Yüzyıllardır insanın insan üzerindeki keşif yolculuğu tam bir, içinden çıkılmaz sarmala sürüklemiştir uğraşı verenleri. Bu nedenle gerçeklerden çok kabullenişler, varsayışlar üzerine kurgulanmış bir insan tanımı zihnimize yerleşiktir ki, her an alabora olup bir başka şekilde vücut bulma potansiyeline sahiptir.
İnsanı genleri mi yoksa doğduğundan beri içinde bulunduğu çevresel koşullar mı yöneti? Önce bu soruya net bir yanıt almak gerekir ki, bu noktadan hareketle sorunun başka alternatifleri üzerinde hareket edilebilsin.

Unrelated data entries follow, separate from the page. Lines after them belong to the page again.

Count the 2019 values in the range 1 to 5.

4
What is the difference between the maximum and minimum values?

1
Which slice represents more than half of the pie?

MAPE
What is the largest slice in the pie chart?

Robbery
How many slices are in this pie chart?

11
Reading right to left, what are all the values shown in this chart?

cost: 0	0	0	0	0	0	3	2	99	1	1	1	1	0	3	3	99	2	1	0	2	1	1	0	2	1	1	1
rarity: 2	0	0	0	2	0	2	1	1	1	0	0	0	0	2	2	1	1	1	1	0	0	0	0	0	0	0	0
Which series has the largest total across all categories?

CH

İnsan ve canlılar dünyası başka hiçbir bilime benzemiyor. Tam ipin ucunu yakaladığınızı sandığınızda, kördüğüm olmuş bir yumağın içinde buluveriyorsunuz kendinizi. Belki de bu ihtişamlı mekanizmayı var eden, böyle olmasını istiyor: İnsanla ilgili bir sorunun yanıtının çok nedene dayanması gerekiyor.
İnsanı hem genleri hem çevreden edinimleri yönetir. Bunlar birbirine muhtaçtır, var olmak ve çalışabilmek için. İçinde bulunulan çevresel yapı, genetik filtrelerin imkan tanıdığı ölçüde insanı, kişilik ve ahlaki doğasını şekillendirir.
Eğer çevre çıkarlar üzerine bir yaşam menzili açtı ise o insana, ister istemez bundan etkilenir birey. Anormal bir durum, giderek içselleştirilir ve sonunda isteğe dönüşür. Artık her daim çıkara uygun olandır istenen ya da istenenin çıkarsal uyumu, su götürmezdir.
Bu bile kesin değildir, konu insan olunca. Bir suçlu çevrede yetişen bir suçlunun . Ocuğu da mutlak suçlu mu olur? Elbette hayır. İnsan işte böyle müthiş bir yaratıktır: MAkineler gibi bir genel kullanım kılavuzuna göre çalışmaz, genelleştirilemez, her durum, şart, algı ve yaradılış özelliklerine göre farklı çıktılar verir.
Gelişen bütün teknolojiye rağmen, yapayı mümkün olamadığından, insanların birbirinin kanına muhtaş bırakılması da mı tesadüfidir. Sanmıyorum. İnsanın insanı tanımak gibi bir korkulu uğraşısı var oldukça, yeni sürprizlere açık olmak gerekir.
İnsan ne istekler ne çıkarlar tarafından yönetilmelidir. İnsan kendi iradesi, bildiği referans doğrular ve çevresel tepkiler ışığında doğruyu bulmalıdır. Zaten hayat oyununun birinci kuralı da budur.